My goal for this week was to learn how to use the Beautiful Soup libraries in order to intelligently web scrap data from our selected data sources. According to Beautiful Soup, it "is a Python library designed for quick turnaround projects like screen-scraping." Using the methods they provide, we are able to extract data off of any website.
Dr. Bansal provided us with a tutorial to get started with using Beautiful Soup. I ran into a lot of issues installing the python and the Beautiful Soup libraries, because I was trying to complete tutorials that were written for older versions. Some where using old Python syntax, and others were using old Beautiful Soup syntax. It took a lot of researching to update the code in the tutorials I was going over to the newer versions. One example, was many of the tutorials were using the print method in 2.7, and since I am using 3.5, I had to update the print methods to the following format: print(<string>). Once I figured out all of the syntactical issues, I was able to comfortably complete the online tutorials.

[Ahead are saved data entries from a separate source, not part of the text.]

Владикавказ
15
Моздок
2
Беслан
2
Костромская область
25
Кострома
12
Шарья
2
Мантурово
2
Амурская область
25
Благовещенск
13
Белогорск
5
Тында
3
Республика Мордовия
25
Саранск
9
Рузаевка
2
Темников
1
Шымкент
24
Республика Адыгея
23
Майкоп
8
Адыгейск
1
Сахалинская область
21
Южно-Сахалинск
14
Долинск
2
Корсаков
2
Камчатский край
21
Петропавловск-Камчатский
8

I then moved on to try to solve the issue of pulling the data from our desired sources for our real estate advisor application. There is a project on Github that performed a similar task and I felt it would be a useful introduction to a real-world scraper. The script pulls all of the names and addresses for all of the schools in Wisconsin. I was able to successfully compile and run the script, so all I need to do now is configure the code to pull data from all of the states, and gather all of the data, such as:
My goals for this week will be to complete the poster proposal, and if I have time, begin adjusting the code to pull the data from the Great Schools site.